4. Ne pas encadrer les pauses, déplacements et heures supplémentaires

Les zones grises créent des écarts. Est-ce que le temps commence au départ de l’atelier ou à l’arrivée chez le client? Une pause est-elle déduite automatiquement? Qui autorise le temps supplémentaire après 17 h? Sans réponses partagées, chaque employé applique sa propre règle, souvent de bonne foi.

Documentez les règles dans un langage simple et affichez-les au bon endroit. Par exemple, une procédure liée au bon de travail peut rappeler qu’un déplacement de plus de 30 minutes doit être saisi séparément, ou qu’un dépassement d’heures prévu exige une validation du chargé de projet. Une règle qu’on doit chercher dans un cartable ne règle rien sur le terrain.

L’objectif n’est pas de surveiller chaque mouvement. C’est de donner un cadre juste aux employés et de protéger la marge de l’entreprise. La transparence est plus facile à accepter quand l’équipe comprend que des données fiables évitent aussi les oublis de paie et les discussions inutiles.

5. Laisser passer les feuilles de temps incomplètes

Une feuille de temps ne devrait pas devenir un dossier à corriger à la fin du mois. Il est plus simple de signaler une anomalie le jour même : aucune heure sur un bon de travail terminé, une durée inhabituelle, un employé assigné sans entrée de temps ou un statut fermé sans validation.

Les statuts sont utiles ici. Un document peut passer de « planifié » à « en cours », puis à « à valider ». Avant de le fermer, le responsable voit les tâches réalisées, les photos, les notes et les heures saisies. Si une donnée manque, le dossier revient à la bonne personne pendant que l’intervention est encore fraîche dans sa tête.

Cette validation doit rester proportionnée. Pour une courte visite d’entretien, une approbation rapide peut suffire. Pour un chantier de plusieurs jours ou un mandat à taux variables, il est pertinent d’exiger une révision plus détaillée. La même rigidité ne convient pas à toutes les opérations.

6. Demander la même information au terrain et au bureau

Le double travail est une source directe d’erreurs. L’équipe terrain saisit ses heures dans une application, puis l’administration les recopie dans un tableur pour préparer la facture. Entre les deux, les arrondis changent, une note se perd et le mauvais taux est appliqué. Chaque transfert manuel ajoute un point de rupture.

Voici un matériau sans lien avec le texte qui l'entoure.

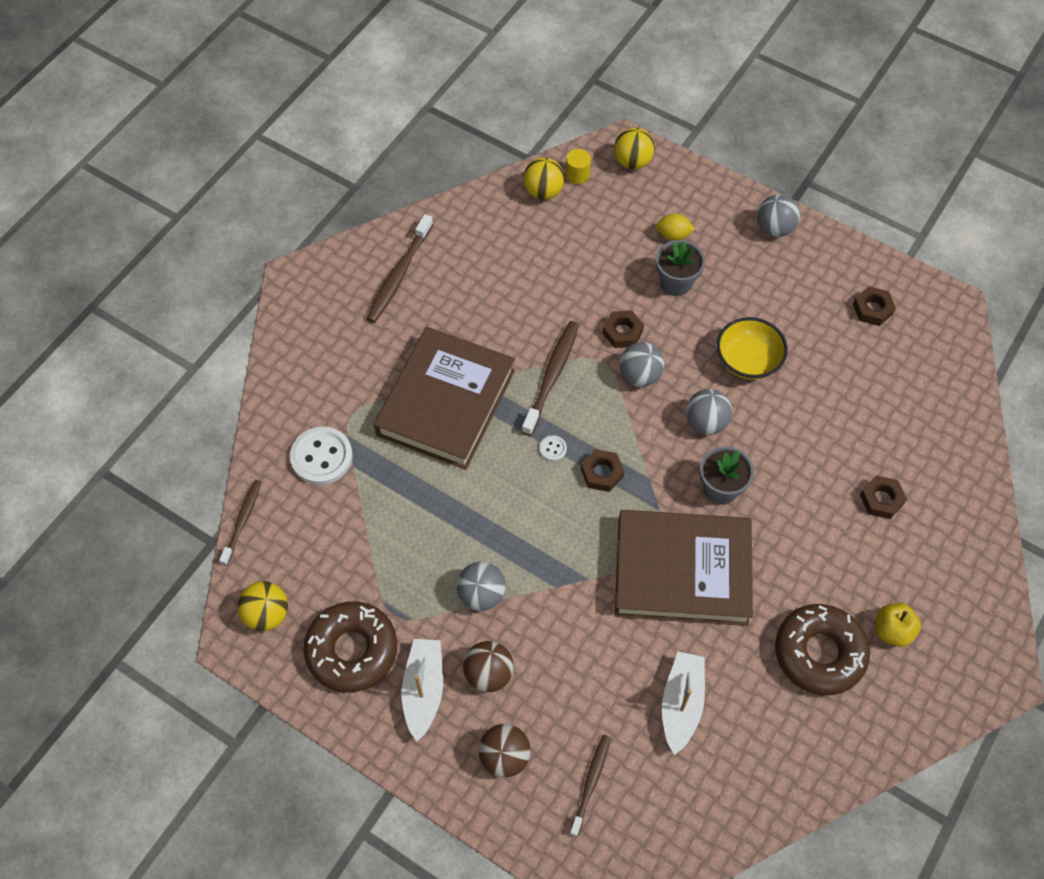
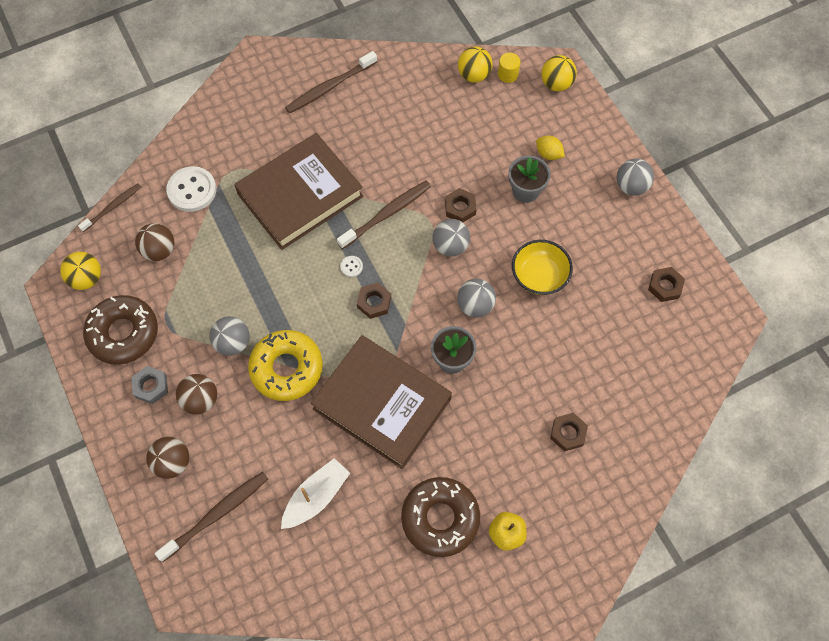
camera: 30 degrees right, 5 degrees up
(330, 540) = (159, 250): none -> brown ball
(423, 690) = (151, 386): white boat -> grey nut
(558, 590) = (286, 368): none -> yellow donut
(591, 782) = (217, 514): brown toothbrush -> brown toothbrush, size x1.54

Une plateforme comme Sequentia permet de conserver les heures, dépenses, pièces utilisées et validations dans le même dossier opérationnel. Le bureau peut vérifier le travail exécuté et préparer la facture à partir des données déjà saisies, plutôt que de recommencer. Le gain ne vient pas seulement de la vitesse : la trace entre l’intervention et le montant facturé reste visible.

Avant d’automatiser, vérifiez toutefois vos règles de taux, d’arrondi et d’approbation. Un mauvais processus automatisé produit des erreurs plus vite. Commencez par un type de bon de travail ou une équipe pilote, puis ajustez les champs et les statuts selon les situations réelles.

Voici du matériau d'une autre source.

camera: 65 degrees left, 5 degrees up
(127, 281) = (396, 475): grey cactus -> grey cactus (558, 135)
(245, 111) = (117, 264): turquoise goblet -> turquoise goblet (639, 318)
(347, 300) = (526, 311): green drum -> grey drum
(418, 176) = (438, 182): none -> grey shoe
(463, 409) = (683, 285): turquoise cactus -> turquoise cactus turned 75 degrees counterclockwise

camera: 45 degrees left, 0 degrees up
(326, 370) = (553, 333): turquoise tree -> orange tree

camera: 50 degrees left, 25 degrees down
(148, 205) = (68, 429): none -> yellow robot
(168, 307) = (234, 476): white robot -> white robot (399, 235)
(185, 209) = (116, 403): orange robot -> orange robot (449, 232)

7. Utiliser les données seulement pour la paie

Le temps saisi sert évidemment à préparer la paie, mais sa valeur ne s’arrête pas là. Relié au bon de travail, il montre si une estimation était réaliste, quels types d’interventions débordent, quels clients exigent plus de coordination et où les équipes perdent du temps.

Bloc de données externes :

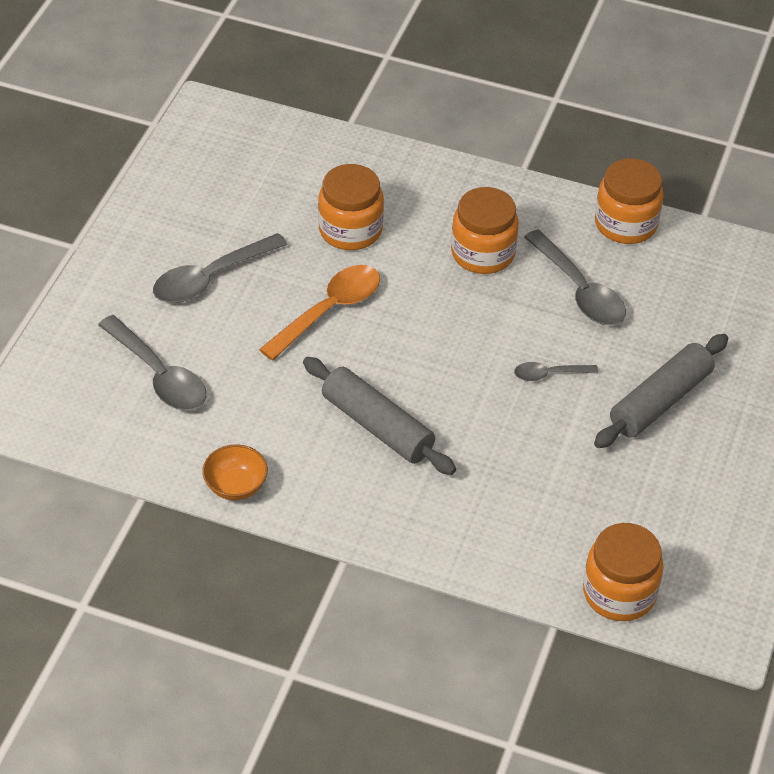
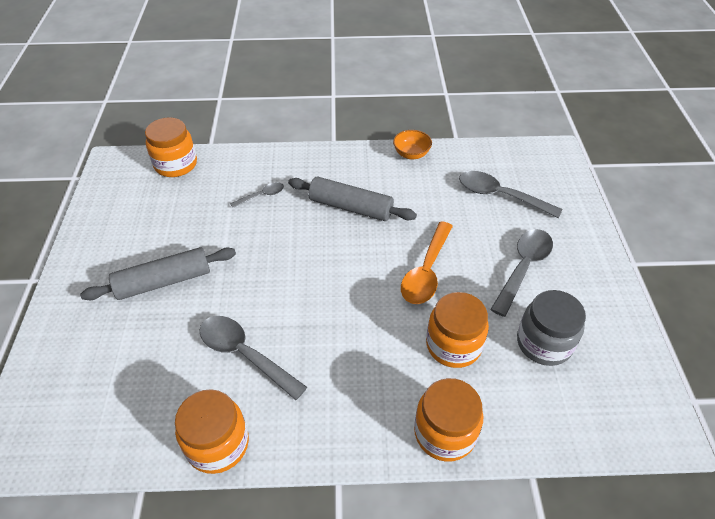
camera: 160 degrees right, 0 degrees up
(254, 203) = (544, 343): none -> grey jar
(483, 253) = (336, 362): orange jar -> orange jar (444, 433)
(549, 374) = (250, 275): grey spoon -> grey spoon (261, 196)
(660, 401) = (164, 281): grey rolling pin -> grey rolling pin turned 45 degrees clockwise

Un rapport utile ne cherche pas à comparer les employés pour le principe. Il aide à poser de meilleures questions. Pourquoi ce type d’appel prend-il deux fois plus de temps? Est-ce un problème de planification, de pièces manquantes, de procédure ou de formation? Les réponses servent à améliorer l’exécution, pas seulement à contrôler les heures.

Pour commencer, choisissez un irritant mesurable cette semaine : des heures oubliées, des bons de travail sans temps ou des corrections de facture. Faites suivre le temps au document de travail, ajoutez une validation simple et regardez les écarts pendant deux cycles de paie. Quand la saisie reflète la vraie journée de vos équipes, elle cesse d’être une corvée administrative et devient une information qui aide à mieux travailler.